### Assignment:
Take nothing but the lines from the one with "modify default providers." through the one with "音节中：指字母表中的元音字母及元音组合字母." in the entries below, both ends kept, and return them exactly with pictures left out.

Pictures paired with source code

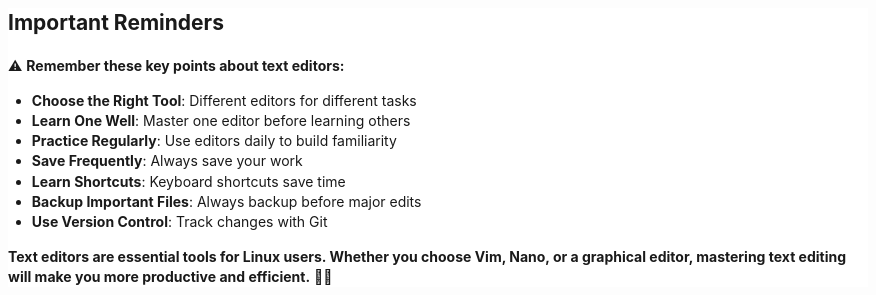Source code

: ## Important Reminders

⚠️ **Remember these key points about text editors:**

- **Choose the Right Tool**: Different editors for different tasks
- **Learn One Well**: Master one editor before learning others
- **Practice Regularly**: Use editors daily to build familiarity
- **Save Frequently**: Always save your work
- **Learn Shortcuts**: Keyboard shortcuts save time
- **Backup Important Files**: Always backup before major edits
- **Use Version Control**: Track changes with Git

**Text editors are essential tools for Linux users. Whether you choose Vim, Nano, or a graphical editor, mastering text editing will make you more productive and efficient.** 🐧✨
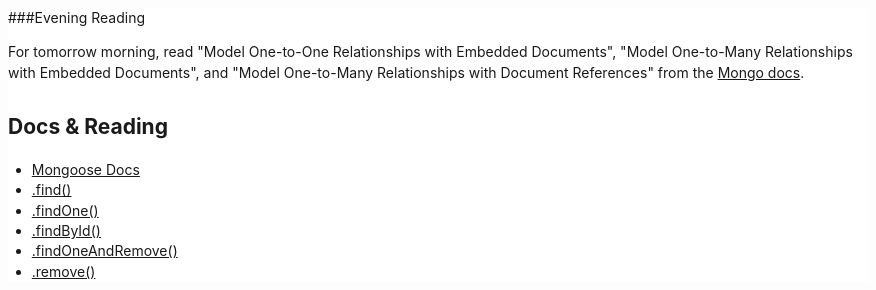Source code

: 
###Evening Reading

For tomorrow morning, read "Model One-to-One Relationships with Embedded Documents", "Model One-to-Many Relationships with Embedded Documents", and "Model One-to-Many Relationships with Document References" from the [Mongo docs](http://docs.mongodb.org/manual/applications/data-models-relationships/).

## Docs & Reading

* <a href="http://mongoosejs.com/docs" target="_blank">Mongoose Docs</a>
* <a href="http://mongoosejs.com/docs/api.html#model_Model.find" target="_blank">.find()</a>
* <a href="http://mongoosejs.com/docs/api.html#query_Query-findOne" target="_blank">.findOne()</a>
* <a href="http://mongoosejs.com/docs/api.html#model_Model.findById" target="_blank">.findById()</a>
* <a href="http://mongoosejs.com/docs/api.html#model_Model.findOneAndRemove" target="_blank">.findOneAndRemove()</a>
* <a href="http://mongoosejs.com/docs/api.html#model_Model.remove" target="_blank">.remove()</a>
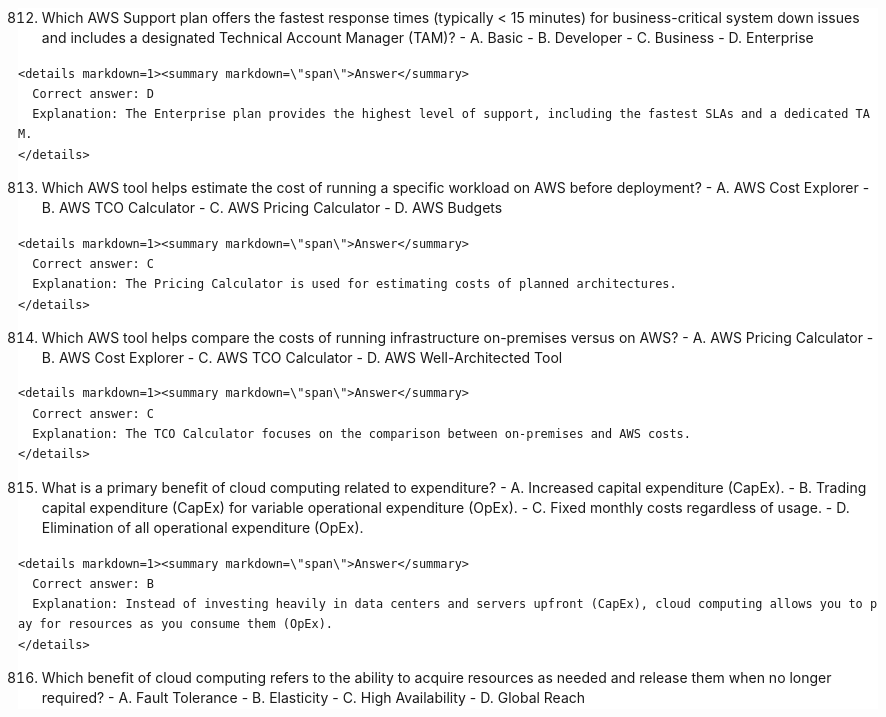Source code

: 812. Which AWS Support plan offers the fastest response times (typically < 15 minutes) for business-critical system down issues and includes a designated Technical Account Manager (TAM)?
    - A. Basic
    - B. Developer
    - C. Business
    - D. Enterprise

    <details markdown=1><summary markdown=\"span\">Answer</summary>
      Correct answer: D
      Explanation: The Enterprise plan provides the highest level of support, including the fastest SLAs and a dedicated TAM.
    </details>

813. Which AWS tool helps estimate the cost of running a specific workload on AWS before deployment?
    - A. AWS Cost Explorer
    - B. AWS TCO Calculator
    - C. AWS Pricing Calculator
    - D. AWS Budgets

    <details markdown=1><summary markdown=\"span\">Answer</summary>
      Correct answer: C
      Explanation: The Pricing Calculator is used for estimating costs of planned architectures.
    </details>

814. Which AWS tool helps compare the costs of running infrastructure on-premises versus on AWS?
    - A. AWS Pricing Calculator
    - B. AWS Cost Explorer
    - C. AWS TCO Calculator
    - D. AWS Well-Architected Tool

    <details markdown=1><summary markdown=\"span\">Answer</summary>
      Correct answer: C
      Explanation: The TCO Calculator focuses on the comparison between on-premises and AWS costs.
    </details>

815. What is a primary benefit of cloud computing related to expenditure?
    - A. Increased capital expenditure (CapEx).
    - B. Trading capital expenditure (CapEx) for variable operational expenditure (OpEx).
    - C. Fixed monthly costs regardless of usage.
    - D. Elimination of all operational expenditure (OpEx).

    <details markdown=1><summary markdown=\"span\">Answer</summary>
      Correct answer: B
      Explanation: Instead of investing heavily in data centers and servers upfront (CapEx), cloud computing allows you to pay for resources as you consume them (OpEx).
    </details>

816. Which benefit of cloud computing refers to the ability to acquire resources as needed and release them when no longer required?
    - A. Fault Tolerance
    - B. Elasticity
    - C. High Availability
    - D. Global Reach
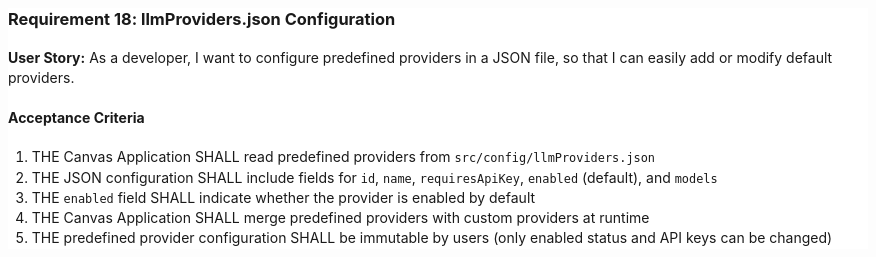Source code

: ### Requirement 18: llmProviders.json Configuration

**User Story:** As a developer, I want to configure predefined providers in a JSON file, so that I can easily add or modify default providers.

#### Acceptance Criteria

1. THE Canvas Application SHALL read predefined providers from `src/config/llmProviders.json`
2. THE JSON configuration SHALL include fields for `id`, `name`, `requiresApiKey`, `enabled` (default), and `models`
3. THE `enabled` field SHALL indicate whether the provider is enabled by default
4. THE Canvas Application SHALL merge predefined providers with custom providers at runtime
5. THE predefined provider configuration SHALL be immutable by users (only enabled status and API keys can be changed)

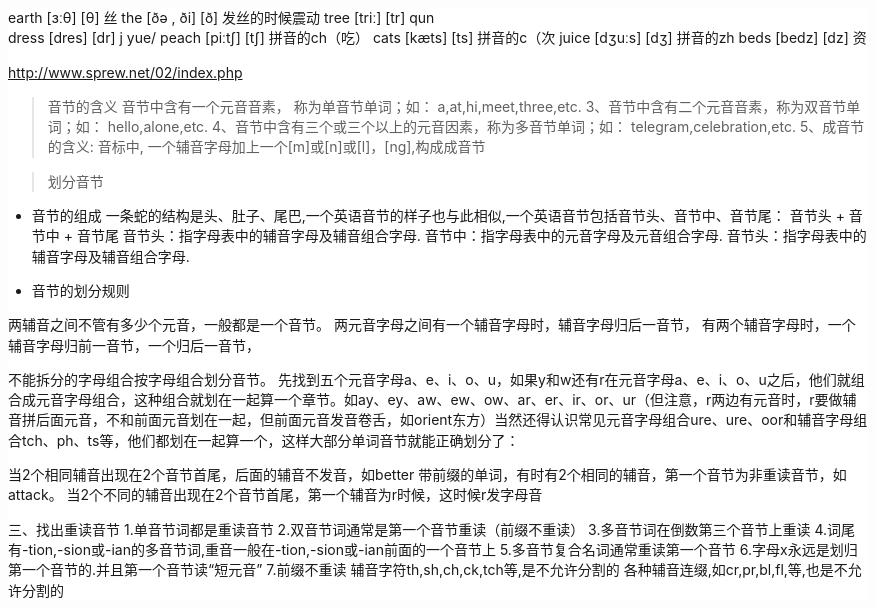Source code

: earth [ɜːθ]                        [θ] 丝
the [ðə , ði]                      [ð] 发丝的时候震动
tree [triː]                        [tr] qun \
dress [dres]                       [dr] j yue/
peach [piːtʃ]                      [tʃ] 拼音的ch（吃）
cats [kæts]                        [ts] 拼音的c（次
juice [dʒuːs]                      [dʒ] 拼音的zh
beds [bedz]                        [dz] 资



http://www.sprew.net/02/index.php
>音节的含义
音节中含有一个元音音素，
称为单音节单词；如：
a,at,hi,meet,three,etc.
3、音节中含有二个元音音素，称为双音节单词；如：
hello,alone,etc.
4、音节中含有三个或三个以上的元音因素，称为多音节单词；如：
telegram,celebration,etc.
5、成音节的含义:
音标中,
一个辅音字母加上一个[m]或[n]或[l]，[ng],构成成音节

>划分音节
* 音节的组成
一条蛇的结构是头、肚子、尾巴,一个英语音节的样子也与此相似,一个英语音节包括音节头、音节中、音节尾：
音节头 + 音节中 + 音节尾
音节头：指字母表中的辅音字母及辅音组合字母.
音节中：指字母表中的元音字母及元音组合字母.
音节头：指字母表中的辅音字母及辅音组合字母.

* 音节的划分规则

两辅音之间不管有多少个元音，一般都是一个音节。
两元音字母之间有一个辅音字母时，辅音字母归后一音节，
有两个辅音字母时，一个辅音字母归前一音节，一个归后一音节，

不能拆分的字母组合按字母组合划分音节。
先找到五个元音字母a、e、i、o、u，如果y和w还有r在元音字母a、e、i、o、u之后，他们就组合成元音字母组合，这种组合就划在一起算一个章节。如ay、ey、aw、ew、ow、ar、er、ir、or、ur（但注意，r两边有元音时，r要做辅音拼后面元音，不和前面元音划在一起，但前面元音发音卷舌，如orient东方）当然还得认识常见元音字母组合ure、ure、oor和辅音字母组合tch、ph、ts等，他们都划在一起算一个，这样大部分单词音节就能正确划分了：

当2个相同辅音出现在2个音节首尾，后面的辅音不发音，如better
带前缀的单词，有时有2个相同的辅音，第一个音节为非重读音节，如attack。
当2个不同的辅音出现在2个音节首尾，第一个辅音为r时候，这时候r发字母音

三、找出重读音节
1.单音节词都是重读音节
2.双音节词通常是第一个音节重读（前缀不重读）
3.多音节词在倒数第三个音节上重读
4.词尾有-tion,-sion或-ian的多音节词,重音一般在-tion,-sion或-ian前面的一个音节上
5.多音节复合名词通常重读第一个音节
6.字母x永远是划归第一个音节的.并且第一个音节读“短元音”
7.前缀不重读
辅音字符th,sh,ch,ck,tch等,是不允许分割的
各种辅音连缀,如cr,pr,bl,fl,等,也是不允许分割的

### Output of the task:
**User Story:** As a developer, I want to configure predefined providers in a JSON file, so that I can easily add or modify default providers.

#### Acceptance Criteria

1. THE Canvas Application SHALL read predefined providers from `src/config/llmProviders.json`
2. THE JSON configuration SHALL include fields for `id`, `name`, `requiresApiKey`, `enabled` (default), and `models`
3. THE `enabled` field SHALL indicate whether the provider is enabled by default
4. THE Canvas Application SHALL merge predefined providers with custom providers at runtime
5. THE predefined provider configuration SHALL be immutable by users (only enabled status and API keys can be changed)

Source code

: earth [ɜːθ]                        [θ] 丝
the [ðə , ði]                      [ð] 发丝的时候震动
tree [triː]                        [tr] qun \
dress [dres]                       [dr] j yue/
peach [piːtʃ]                      [tʃ] 拼音的ch（吃）
cats [kæts]                        [ts] 拼音的c（次
juice [dʒuːs]                      [dʒ] 拼音的zh
beds [bedz]                        [dz] 资



http://www.sprew.net/02/index.php
>音节的含义
音节中含有一个元音音素，
称为单音节单词；如：
a,at,hi,meet,three,etc.
3、音节中含有二个元音音素，称为双音节单词；如：
hello,alone,etc.
4、音节中含有三个或三个以上的元音因素，称为多音节单词；如：
telegram,celebration,etc.
5、成音节的含义:
音标中,
一个辅音字母加上一个[m]或[n]或[l]，[ng],构成成音节

>划分音节
* 音节的组成
一条蛇的结构是头、肚子、尾巴,一个英语音节的样子也与此相似,一个英语音节包括音节头、音节中、音节尾：
音节头 + 音节中 + 音节尾
音节头：指字母表中的辅音字母及辅音组合字母.
音节中：指字母表中的元音字母及元音组合字母.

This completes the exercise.